ON November 1, Bulgaria commemorated with gratitude the memory and tradition of the Enlighteners, the heroes who refused to accept for themselves or their compatriots the role of slaves.

The Bulgarian Enlightenment is the term commonly accepted for the country's process of transformation from feudalism to capitalism, a turbulent time characterised by a struggle for Bulgaria's spiritual, cultural and political independence.

It is seen as the time of the rise of a literature that is uniquely Bulgarian, of a coalescing national culture, and of the spawning of an intelligentsia.

The process was not only an internal one. Bulgaria began to develop lively economic, social and political relations with the rest of Europe and the world.

It was an evolution taking place at the end of a long epoch that had begun in 1396, when Ottoman occupation put into shadow Bulgaria's national political and cultural development.

As the shadow lifted, an intelligentsia emerged to create literature which drew wealth from Bulgaria's traditions, and which was to have great social and artistic impact.

The literature of the Bulgarian Enlightenment is representative of a transition from one system to another. It was a transition that was long, and filled inevitably with internal contradictions, but all historians and critics share a consensus that this period is a clearly identifiable one.

All of the figures called Enlighteners were doing their best to awaken people from Bulgaria's "winter sleep". Together with the revolutionaries who were prepared to give their lives for their country's freedom, the enlighteners inspired Bulgaria's people and insisted that those of this country could say, "we have given something to the world".

This sums up what the Enlighteners were, and meant; who were they?

Paisii the monk of Hilendar, who in his Slav Bulgarian History elevated the Bulgarian conscience to a moral category. The thirst for spiritual freedom is seen in every single line of this book. The lessons of Paisii of Hilendar are accepted to have been the opening gambit in the long process of enlightening the Bulgarians.

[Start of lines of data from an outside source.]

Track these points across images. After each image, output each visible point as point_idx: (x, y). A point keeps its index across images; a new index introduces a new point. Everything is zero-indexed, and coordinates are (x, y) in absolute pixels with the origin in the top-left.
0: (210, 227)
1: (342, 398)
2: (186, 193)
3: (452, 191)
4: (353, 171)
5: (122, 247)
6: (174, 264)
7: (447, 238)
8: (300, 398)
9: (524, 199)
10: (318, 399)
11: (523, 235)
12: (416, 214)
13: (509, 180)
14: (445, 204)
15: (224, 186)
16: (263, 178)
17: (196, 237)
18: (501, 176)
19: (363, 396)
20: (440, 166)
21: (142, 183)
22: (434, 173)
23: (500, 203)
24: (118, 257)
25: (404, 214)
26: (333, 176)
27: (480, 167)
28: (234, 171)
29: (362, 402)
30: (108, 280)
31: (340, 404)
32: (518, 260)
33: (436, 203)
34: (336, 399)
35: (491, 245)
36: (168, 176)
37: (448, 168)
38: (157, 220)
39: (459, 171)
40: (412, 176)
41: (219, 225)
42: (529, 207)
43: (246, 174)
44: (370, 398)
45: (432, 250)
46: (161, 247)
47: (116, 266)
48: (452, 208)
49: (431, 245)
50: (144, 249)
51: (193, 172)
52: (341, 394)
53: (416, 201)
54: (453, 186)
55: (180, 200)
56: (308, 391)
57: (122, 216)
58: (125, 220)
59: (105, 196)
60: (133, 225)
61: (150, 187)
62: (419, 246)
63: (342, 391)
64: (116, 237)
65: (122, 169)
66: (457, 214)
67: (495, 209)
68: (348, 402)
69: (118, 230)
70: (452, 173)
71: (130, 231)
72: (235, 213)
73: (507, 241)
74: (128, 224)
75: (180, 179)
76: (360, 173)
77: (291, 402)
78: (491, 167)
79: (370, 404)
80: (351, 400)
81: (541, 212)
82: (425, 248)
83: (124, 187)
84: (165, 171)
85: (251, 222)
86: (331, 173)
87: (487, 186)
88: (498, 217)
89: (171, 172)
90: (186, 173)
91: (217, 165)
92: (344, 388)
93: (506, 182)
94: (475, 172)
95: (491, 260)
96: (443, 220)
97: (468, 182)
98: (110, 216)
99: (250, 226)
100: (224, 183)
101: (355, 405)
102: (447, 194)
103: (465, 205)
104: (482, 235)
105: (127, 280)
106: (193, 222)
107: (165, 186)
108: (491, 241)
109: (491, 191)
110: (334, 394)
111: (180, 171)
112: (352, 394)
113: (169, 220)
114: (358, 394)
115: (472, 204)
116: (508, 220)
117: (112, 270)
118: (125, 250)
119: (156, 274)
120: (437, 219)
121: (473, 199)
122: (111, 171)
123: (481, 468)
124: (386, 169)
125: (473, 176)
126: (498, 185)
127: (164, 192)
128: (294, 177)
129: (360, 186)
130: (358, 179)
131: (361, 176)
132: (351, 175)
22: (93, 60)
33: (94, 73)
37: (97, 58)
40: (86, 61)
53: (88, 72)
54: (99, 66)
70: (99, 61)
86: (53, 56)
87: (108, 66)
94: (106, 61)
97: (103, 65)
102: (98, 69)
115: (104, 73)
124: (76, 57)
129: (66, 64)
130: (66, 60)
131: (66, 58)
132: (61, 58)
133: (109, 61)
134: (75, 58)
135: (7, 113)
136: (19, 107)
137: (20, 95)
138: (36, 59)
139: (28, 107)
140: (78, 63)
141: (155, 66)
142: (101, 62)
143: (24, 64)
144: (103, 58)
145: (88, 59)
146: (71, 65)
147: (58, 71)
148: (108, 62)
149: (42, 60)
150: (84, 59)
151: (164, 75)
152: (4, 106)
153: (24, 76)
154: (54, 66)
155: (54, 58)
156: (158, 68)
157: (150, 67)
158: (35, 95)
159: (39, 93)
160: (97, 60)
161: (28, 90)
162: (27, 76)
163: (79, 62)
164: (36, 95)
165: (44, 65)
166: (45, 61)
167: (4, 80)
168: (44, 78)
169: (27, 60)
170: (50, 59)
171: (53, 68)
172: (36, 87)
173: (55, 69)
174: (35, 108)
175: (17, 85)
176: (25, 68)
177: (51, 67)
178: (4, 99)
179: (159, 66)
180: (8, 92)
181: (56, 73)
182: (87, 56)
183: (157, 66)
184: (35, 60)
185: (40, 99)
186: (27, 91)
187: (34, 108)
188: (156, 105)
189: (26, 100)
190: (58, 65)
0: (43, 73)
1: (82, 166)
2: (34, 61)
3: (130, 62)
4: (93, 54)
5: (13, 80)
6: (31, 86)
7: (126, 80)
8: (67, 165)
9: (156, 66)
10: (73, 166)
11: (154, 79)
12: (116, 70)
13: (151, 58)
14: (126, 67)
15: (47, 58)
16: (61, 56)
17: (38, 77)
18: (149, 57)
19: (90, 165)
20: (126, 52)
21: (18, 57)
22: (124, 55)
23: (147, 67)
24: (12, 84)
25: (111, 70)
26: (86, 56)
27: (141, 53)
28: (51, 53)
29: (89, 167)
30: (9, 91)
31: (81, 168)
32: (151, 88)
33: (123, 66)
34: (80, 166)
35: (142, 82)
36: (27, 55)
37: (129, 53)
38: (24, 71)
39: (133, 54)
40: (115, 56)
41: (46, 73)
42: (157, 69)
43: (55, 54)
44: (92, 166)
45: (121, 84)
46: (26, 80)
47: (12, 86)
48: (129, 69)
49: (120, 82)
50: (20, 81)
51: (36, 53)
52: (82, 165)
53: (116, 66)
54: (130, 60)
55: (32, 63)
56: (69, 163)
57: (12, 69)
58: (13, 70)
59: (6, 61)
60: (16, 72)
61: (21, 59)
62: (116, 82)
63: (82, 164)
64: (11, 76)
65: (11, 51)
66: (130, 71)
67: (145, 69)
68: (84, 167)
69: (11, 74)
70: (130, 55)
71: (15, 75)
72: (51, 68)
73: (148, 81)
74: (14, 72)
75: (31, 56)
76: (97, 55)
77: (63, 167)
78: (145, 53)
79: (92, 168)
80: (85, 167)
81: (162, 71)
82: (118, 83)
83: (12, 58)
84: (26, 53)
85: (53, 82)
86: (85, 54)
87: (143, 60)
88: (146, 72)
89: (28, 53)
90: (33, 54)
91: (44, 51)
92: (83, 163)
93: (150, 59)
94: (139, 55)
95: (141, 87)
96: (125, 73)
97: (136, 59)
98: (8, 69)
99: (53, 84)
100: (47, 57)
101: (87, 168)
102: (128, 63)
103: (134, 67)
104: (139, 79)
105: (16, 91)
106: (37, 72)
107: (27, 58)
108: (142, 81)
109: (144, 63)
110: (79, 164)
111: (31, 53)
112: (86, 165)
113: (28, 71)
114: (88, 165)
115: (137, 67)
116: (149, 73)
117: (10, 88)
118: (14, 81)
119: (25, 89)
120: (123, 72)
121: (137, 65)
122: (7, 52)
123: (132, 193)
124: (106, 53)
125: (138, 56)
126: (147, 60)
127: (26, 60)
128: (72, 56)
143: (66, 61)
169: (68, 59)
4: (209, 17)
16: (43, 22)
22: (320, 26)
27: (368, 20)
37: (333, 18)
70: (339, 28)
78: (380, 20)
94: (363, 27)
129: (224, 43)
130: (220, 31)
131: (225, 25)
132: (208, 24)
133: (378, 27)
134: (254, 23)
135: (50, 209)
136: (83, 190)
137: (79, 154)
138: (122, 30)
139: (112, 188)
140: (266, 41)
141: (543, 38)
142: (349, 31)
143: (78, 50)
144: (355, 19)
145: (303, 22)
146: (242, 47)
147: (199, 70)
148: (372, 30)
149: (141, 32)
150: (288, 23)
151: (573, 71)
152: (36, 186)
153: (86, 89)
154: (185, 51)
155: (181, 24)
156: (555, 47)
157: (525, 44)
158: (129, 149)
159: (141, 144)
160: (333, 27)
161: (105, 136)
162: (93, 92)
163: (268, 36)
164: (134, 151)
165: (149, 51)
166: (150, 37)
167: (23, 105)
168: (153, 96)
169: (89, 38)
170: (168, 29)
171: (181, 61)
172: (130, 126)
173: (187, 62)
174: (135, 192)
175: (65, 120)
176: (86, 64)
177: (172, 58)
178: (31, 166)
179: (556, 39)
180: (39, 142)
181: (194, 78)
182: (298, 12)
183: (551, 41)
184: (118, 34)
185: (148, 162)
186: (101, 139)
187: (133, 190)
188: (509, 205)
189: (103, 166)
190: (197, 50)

Very little is known about the monk who travelled around the country with the 26-year-old Stoiko Vladislavov, who 18 years later was to write his autobiography and by so doing, sound the overture for Bulgarian original literature. In the "Passional and Sufferings of the Sinful Sofronii" the writer dares to float the personality above the medieval tradition of "shyness". Paisii speaks to the whole Bulgarian kin, which needs to be a nation, Sofronii turns to each soul, which needs to feel equal to every other soul, and to be filled with self-esteem and self-respect. In the long period of subordination, the concepts of Bulgarian kin and spirit had faded. A long path lay ahead, and its route lay through the struggle for an independent Bulgarian church.

Two clergymen emerged to head this struggle, Neofit Bozveli and Ilarion Makariopolski, who became the historic champions of spiritual freedom and national identity through the achievement of an independent Bulgarian church.

Vassil Aprilov established in the town of Gabrovo the first modern Bulgarian school. The ambition of the Aprilov then was to make the school the axis of Bulgarian literature. The building of the school was followed by the emergence of the first Bulgarian textbook, meeting a keenly-felt need. The Riben Textbook by Petar Beron won recognition for its progressive view of the world, and from the world it bought respect for the talents and potential of Bulgaria's people.

Many other Bulgarians followed the example of Beron, advancing the literary development of the whole nation. Beron remains an example to today's poets and writers to emulate the high standards of his artistry.